Pavilion: Totally grounded

Dear Ace: Admiring the new Charlottesville Pavilion, I noticed something, or rather a lack of something: lightning rods. Big and metal, the Pavilion is a prime electrical target. Where are the safety mechanisms?—Searching for Ground

Ground: Growing up, Ace played on a Little League baseball team. Whenever an electrical storm approached, Big Daddy Atkins would scream to him from the bleachers, “HIT THE DECK! HIT THE DECK!” (Which, for anyone who knows Ace, explains his shrill fear of lightning and Little League, but Ace digresses…)

Temporarily suspending his fear of electrical storms, Ace summoned his reserves of investigative chutzpa to research the science of lightning rods. According to the Lightning Protection Institute, there is nothing anyone can do to prevent a lightning strike. Lightning rods don’t avert a strike, but they offer protection by providing a designated path for the electrical current to travel. Like a detour route on a congested interstate, lightning rods redirect the charge harmlessly into the earth.

To find out about the Pavilion’s lightning safety features, Ace contacted Pavilion General Manager Kirby Hutto. A “big picture” kind of guy, Hutto confessed that he was uncertain of the specifics of the lightning safety mechanisms.
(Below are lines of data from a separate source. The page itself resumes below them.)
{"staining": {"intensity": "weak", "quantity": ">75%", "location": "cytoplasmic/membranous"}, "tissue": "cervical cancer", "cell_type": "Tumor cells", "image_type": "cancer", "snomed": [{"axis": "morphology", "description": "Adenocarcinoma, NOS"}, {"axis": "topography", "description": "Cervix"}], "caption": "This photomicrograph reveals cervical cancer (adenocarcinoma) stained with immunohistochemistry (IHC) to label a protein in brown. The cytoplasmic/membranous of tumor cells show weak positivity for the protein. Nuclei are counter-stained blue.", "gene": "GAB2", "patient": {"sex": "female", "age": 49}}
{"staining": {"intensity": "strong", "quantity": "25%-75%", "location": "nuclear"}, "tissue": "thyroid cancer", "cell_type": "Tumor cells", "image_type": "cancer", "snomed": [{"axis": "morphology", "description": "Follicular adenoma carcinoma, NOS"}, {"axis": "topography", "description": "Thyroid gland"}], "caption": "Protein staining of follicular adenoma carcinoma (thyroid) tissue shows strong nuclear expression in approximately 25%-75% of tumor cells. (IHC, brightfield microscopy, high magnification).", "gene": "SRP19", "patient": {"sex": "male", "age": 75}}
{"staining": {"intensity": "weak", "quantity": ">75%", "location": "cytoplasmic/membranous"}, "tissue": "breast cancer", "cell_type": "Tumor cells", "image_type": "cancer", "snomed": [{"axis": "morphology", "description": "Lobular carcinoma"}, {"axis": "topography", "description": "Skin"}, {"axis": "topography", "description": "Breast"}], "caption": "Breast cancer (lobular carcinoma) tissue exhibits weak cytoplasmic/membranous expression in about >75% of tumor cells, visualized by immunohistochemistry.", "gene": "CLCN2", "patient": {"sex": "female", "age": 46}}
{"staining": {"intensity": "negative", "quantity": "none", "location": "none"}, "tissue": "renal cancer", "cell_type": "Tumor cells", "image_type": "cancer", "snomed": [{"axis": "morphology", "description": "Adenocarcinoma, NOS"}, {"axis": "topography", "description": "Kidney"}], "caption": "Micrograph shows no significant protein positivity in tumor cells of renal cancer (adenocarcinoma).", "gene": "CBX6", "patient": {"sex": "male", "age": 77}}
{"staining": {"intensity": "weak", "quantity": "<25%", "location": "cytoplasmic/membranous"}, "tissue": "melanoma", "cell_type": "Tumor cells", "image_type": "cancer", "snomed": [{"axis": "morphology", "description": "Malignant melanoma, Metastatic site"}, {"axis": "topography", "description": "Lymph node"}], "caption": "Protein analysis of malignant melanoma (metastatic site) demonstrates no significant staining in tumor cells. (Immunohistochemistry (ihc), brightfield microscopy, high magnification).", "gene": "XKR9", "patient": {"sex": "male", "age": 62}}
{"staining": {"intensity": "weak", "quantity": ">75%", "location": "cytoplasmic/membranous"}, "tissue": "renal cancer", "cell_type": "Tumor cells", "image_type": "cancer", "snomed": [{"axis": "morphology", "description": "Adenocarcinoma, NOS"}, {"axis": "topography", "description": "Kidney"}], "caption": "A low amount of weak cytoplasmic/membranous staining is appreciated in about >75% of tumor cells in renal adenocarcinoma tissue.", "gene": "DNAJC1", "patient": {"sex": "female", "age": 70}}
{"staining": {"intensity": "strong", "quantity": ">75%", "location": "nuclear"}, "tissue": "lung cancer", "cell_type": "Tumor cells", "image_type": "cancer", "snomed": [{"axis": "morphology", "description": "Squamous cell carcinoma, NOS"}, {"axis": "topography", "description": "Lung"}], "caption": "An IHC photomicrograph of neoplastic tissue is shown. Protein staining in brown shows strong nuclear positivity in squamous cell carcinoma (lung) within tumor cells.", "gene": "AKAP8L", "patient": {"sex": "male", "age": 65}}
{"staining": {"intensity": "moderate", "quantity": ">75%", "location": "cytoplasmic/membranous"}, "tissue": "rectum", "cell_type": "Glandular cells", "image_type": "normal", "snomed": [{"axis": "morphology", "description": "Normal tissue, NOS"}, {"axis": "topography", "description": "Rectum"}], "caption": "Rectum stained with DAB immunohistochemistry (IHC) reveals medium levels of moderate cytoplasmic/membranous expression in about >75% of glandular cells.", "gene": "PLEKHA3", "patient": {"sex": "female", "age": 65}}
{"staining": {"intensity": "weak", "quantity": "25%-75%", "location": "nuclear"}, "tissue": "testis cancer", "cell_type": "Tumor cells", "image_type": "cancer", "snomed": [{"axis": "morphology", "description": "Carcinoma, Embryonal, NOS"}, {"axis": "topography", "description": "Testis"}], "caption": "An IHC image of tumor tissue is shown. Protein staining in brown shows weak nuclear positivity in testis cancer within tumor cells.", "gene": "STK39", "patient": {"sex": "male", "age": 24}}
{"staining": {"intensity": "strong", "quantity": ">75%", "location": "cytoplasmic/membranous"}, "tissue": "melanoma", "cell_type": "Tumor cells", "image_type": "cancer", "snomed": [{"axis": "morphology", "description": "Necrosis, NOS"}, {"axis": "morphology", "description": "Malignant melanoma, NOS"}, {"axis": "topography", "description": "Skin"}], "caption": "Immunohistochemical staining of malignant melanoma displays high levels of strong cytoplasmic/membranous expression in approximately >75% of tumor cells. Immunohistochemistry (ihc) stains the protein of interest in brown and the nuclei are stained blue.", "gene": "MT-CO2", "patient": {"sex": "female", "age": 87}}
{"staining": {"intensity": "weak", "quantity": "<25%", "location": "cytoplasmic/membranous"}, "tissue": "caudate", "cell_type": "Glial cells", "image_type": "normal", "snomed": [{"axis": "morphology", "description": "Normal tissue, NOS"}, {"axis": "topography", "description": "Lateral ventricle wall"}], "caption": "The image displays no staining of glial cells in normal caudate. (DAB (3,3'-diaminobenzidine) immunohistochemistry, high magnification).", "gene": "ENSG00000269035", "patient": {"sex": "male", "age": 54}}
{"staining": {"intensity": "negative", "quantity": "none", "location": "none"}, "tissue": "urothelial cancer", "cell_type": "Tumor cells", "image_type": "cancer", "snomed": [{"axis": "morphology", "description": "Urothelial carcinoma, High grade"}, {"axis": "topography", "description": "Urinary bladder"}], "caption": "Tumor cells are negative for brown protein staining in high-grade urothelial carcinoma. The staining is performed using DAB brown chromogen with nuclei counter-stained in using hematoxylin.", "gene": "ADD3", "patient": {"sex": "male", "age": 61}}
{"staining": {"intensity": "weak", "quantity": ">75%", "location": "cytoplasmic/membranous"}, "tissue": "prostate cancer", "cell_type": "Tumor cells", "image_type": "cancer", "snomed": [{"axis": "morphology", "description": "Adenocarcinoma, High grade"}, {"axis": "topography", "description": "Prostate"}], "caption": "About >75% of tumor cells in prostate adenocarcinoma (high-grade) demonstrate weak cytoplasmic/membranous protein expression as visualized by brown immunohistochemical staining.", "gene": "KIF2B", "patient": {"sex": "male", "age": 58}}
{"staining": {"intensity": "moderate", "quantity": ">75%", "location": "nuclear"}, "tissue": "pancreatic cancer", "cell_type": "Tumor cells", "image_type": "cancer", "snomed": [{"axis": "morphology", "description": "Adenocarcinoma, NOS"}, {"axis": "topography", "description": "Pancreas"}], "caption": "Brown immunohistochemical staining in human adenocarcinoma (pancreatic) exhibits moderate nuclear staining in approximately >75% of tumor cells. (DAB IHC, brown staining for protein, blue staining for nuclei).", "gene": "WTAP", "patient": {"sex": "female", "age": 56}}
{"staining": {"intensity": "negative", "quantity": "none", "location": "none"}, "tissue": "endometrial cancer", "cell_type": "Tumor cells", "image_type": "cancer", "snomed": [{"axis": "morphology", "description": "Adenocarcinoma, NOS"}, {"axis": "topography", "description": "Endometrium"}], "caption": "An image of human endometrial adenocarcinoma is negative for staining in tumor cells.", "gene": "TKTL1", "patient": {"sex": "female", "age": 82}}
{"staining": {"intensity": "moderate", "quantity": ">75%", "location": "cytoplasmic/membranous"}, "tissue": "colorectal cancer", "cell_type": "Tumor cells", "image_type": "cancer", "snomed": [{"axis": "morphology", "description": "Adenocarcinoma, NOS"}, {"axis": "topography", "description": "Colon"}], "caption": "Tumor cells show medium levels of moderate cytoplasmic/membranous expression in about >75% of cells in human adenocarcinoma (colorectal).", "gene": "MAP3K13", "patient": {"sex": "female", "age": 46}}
Nonetheless, Hutto emphasized that the Pavilion did pass the City’s Building Code inspection.

Next, Ace contacted Jim Tolbert, Charlottesville’s director of neighborhood development services, who confirmed that the structure passed International Building Code standards. As for the elusive lightning rods, Tolbert says, “The reason you don’t see the lightning protection system is because it’s underground.” Apparently, the Pavilion’s giant metal arch behaves as a lightning rod that is grounded many feet beneath the earth. When lightning strikes the Pavilion (and yes, it probably will) the electrical current will travel along the arch, down many feet into the ground, channeling the dangerous electricity away from the happy, but undoubtedly nervous, concertgoers. (Phew, Ace was beginning to worry!)

But structural safety aside, should you find yourself at the Pavilion with your hair standing on end (from an electrical storm, not from the Spin Doctors), remember Daddy Atkins’ wisdom and HIT THE DECK!